TL;DR dev blog

28 Dec 2020

FinTS101: Choosing the tool

The TL;DR

  • I decided to use a parser generator for the project instead of writing my own. So a lot of code writing is saved by defining grammar rules.
  • A decision must be made between CFG and PEG based parsers.
  • The decision today is to use ANTLR for generating the parser.

Getting started: evaluation

OK so how do we bootstrap. that thing?

I came to the conclusion quickly that I wouldn’t want to write the parser myself. Lexing and parsing is such a well-understood process that several techniques and generators are out there to help the typical task of creating a parser based on a provided grammar.

Bonus properties of such are tool are

  • gives me a parse tree out of the box
  • active development, community support (you don’t want to get stuck somewhere without any help available anywhere)
  • multiple target languages (write the grammar once, get code for multiple languages) (could be beneficial to have someting to integrate into the existing C++ code base at work, but it’s quite uncertain if there is any point in that).

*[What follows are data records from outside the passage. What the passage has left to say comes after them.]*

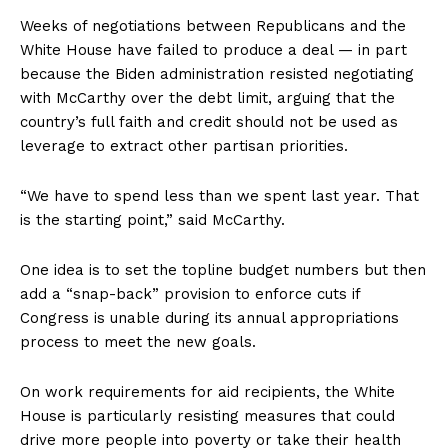
Weeks of negotiations between Republicans and the
White House have failed to produce a deal — in part
because the Biden administration resisted negotiating
with McCarthy over the debt limit, arguing that the
country’s full faith and credit should not be used as
leverage to extract other partisan priorities.
“We have to spend less than we spent last year. That
is the starting point,” said McCarthy.
One idea is to set the topline budget numbers but then
add a “snap-back” provision to enforce cuts if
Congress is unable during its annual appropriations
process to meet the new goals.
On work requirements for aid recipients, the White
House is particularly resisting measures that could
drive more people into poverty or take their health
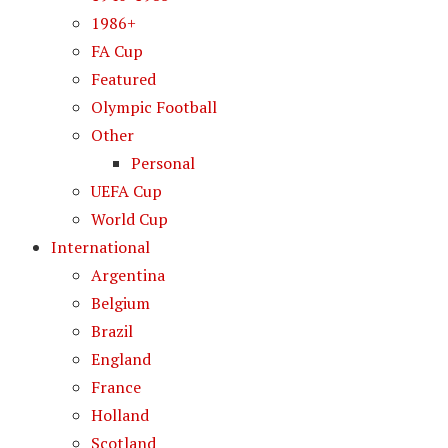
1986+
FA Cup
Featured
Olympic Football
Other
Personal
UEFA Cup
World Cup
International
Argentina
Belgium
Brazil
England
France
Holland
Scotland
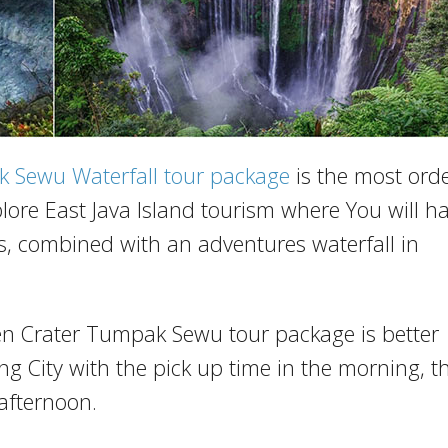
k Sewu Waterfall tour package
is the most ord
lore East Java Island tourism where You will h
ks, combined with an adventures waterfall in
jen Crater Tumpak Sewu tour package is better
g City with the pick up time in the morning, t
afternoon.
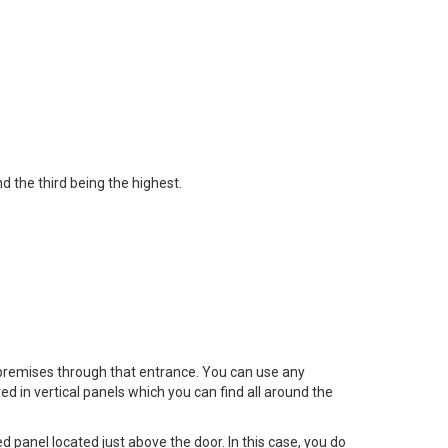
d the third being the highest.
 premises through that entrance. You can use any
ed in vertical panels which you can find all around the
 panel located just above the door. In this case, you do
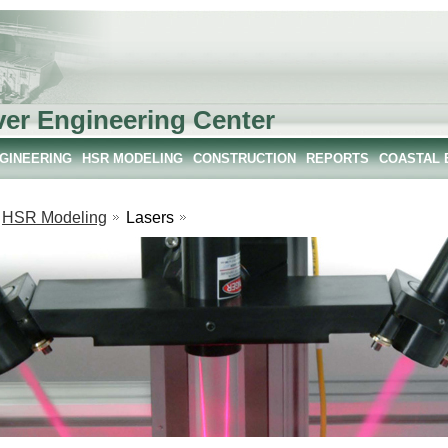
ver Engineering Center
NGINEERING
HSR MODELING
CONSTRUCTION
REPORTS
COASTAL 
HSR Modeling
Lasers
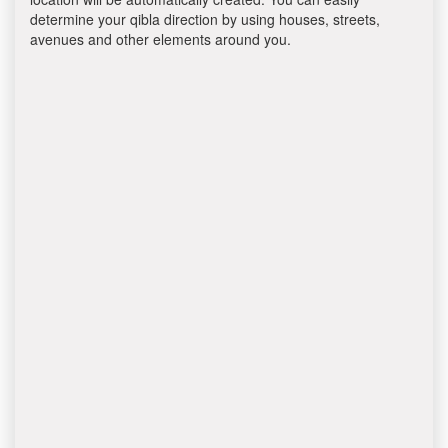
determine your qibla direction by using houses, streets,
avenues and other elements around you.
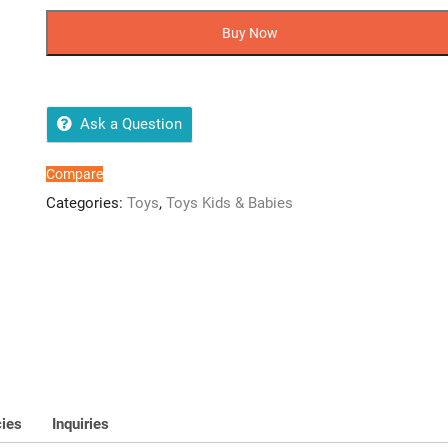
Pcs
Mini
Buy Now
Plastic
Assembling
Ball
Puzzle
Ask a Question
quantity
Compare
Categories:
Toys
,
Toys Kids & Babies
cies
Inquiries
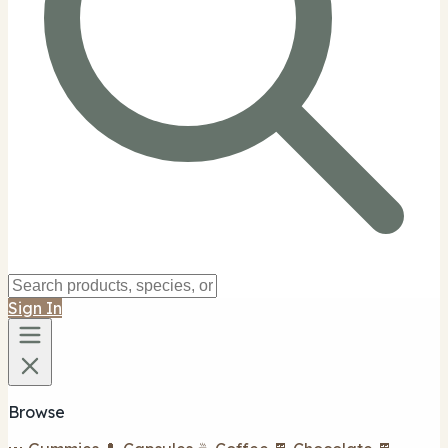
Sign In
Browse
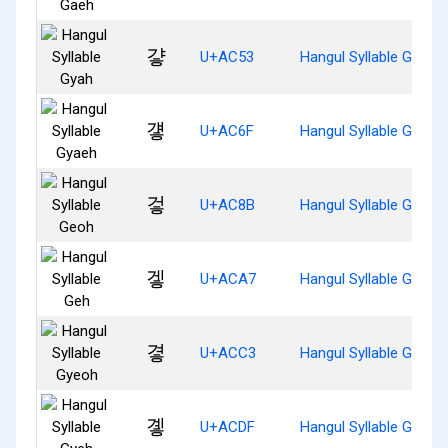
걓
U+AC53
Hangul Syllable Gyah
걯
U+AC6F
Hangul Syllable Gyaeh
겋
U+AC8B
Hangul Syllable Geoh
겧
U+ACA7
Hangul Syllable Geh
곃
U+ACC3
Hangul Syllable Gyeoh
곟
U+ACDF
Hangul Syllable Gyeh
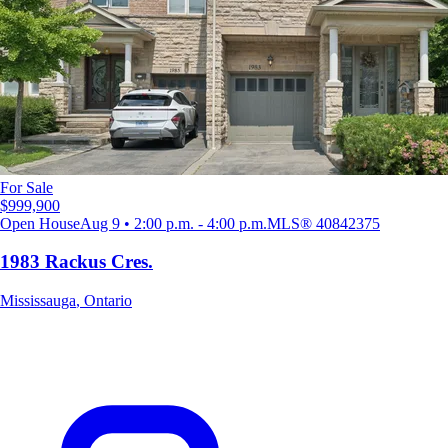
For Sale
$999,900
Open House
Aug 9 • 2:00 p.m. - 4:00 p.m.
MLS®
40842375
1983 Rackus Cres.
Mississauga
,
Ontario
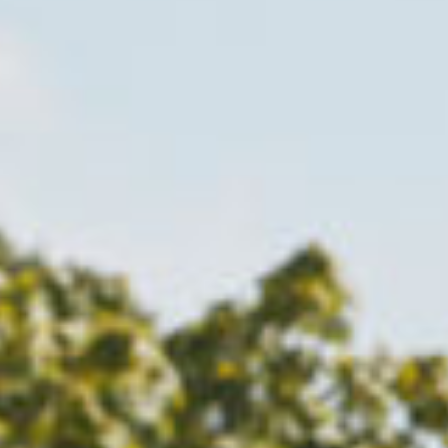
LGCT
Corporate
About us
LWEA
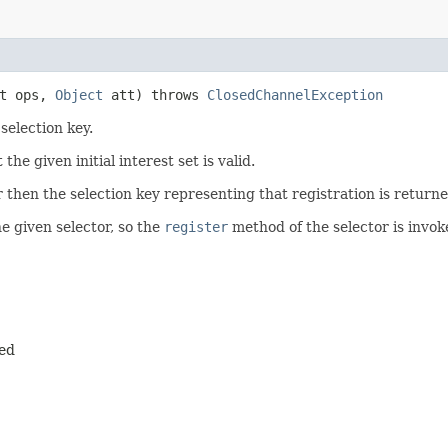
t ops,
Object
att) throws
ClosedChannelException
selection key.
the given initial interest set is valid.
r then the selection key representing that registration is returned
e given selector, so the
register
method of the selector is invok
red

A quick search led me to the really useful overview Parsing in JavaScript.

ANTLR

ANTLR, the first candidate of CFG based grammar generators, looked quite promising with apparent maturity, community and JS and C++ among the target languages. I’d have to install Java to generate the parser but mkay. Due to its versatility, it might be reasonable to learn it and use again in other projects.

APG

The second in row, APG, was appealing for its interesting extensions to the BNF grammar, e.g. lookahead for conditional checks. Not sure how to handle it with the LR(*) parser in ANTLR although I guess people do solve with ANTLR similar problems to what I intend to do. The project’s comment about APG being used by telefommunication companies was a plus, I guessed that meant it’s well suited for protocols.

My decision

I felt unclear about the decision regarding CFG vs. PEG parsing, I only heard about the latter recently, incidentally in a conversation with a friend who mentioned the PEGTL C++ library. PEG grammars avoid ambiguity when choosing a grammar rule, I count it as a plus although you read everywhere that the CFG conflicts can be and are coped with. At this point my mind was stuck at any of the candidates that could also target C++ code and I thought I could not really go wrong with something CFG based.

I won’t go into details of the other candidates, for me it was between APG and ANTLR. Searching the internet for some scenarios revealed that while ANTLR is quite known and used, there were hardly any results for APG, and also the projects at github seem more like a years-old data dump instead of an active project although some PR was merged some time ago. This doesn’t mean it’s not stable but it left kind of a bad taste. That may be typical for a library that is released by a company into the public after the company itself supports the code. The notation for ABNF (extended grammar feature) is after an RFC but I found it a bit less readable than some other candidates.

Finally, I decided to go with.. you guessed it, ANTLR. I felt I spend too much time already evaluating it for what little project I-m about to start.

Good. So next up I’ll write about setting up my project and writing the first lines of code.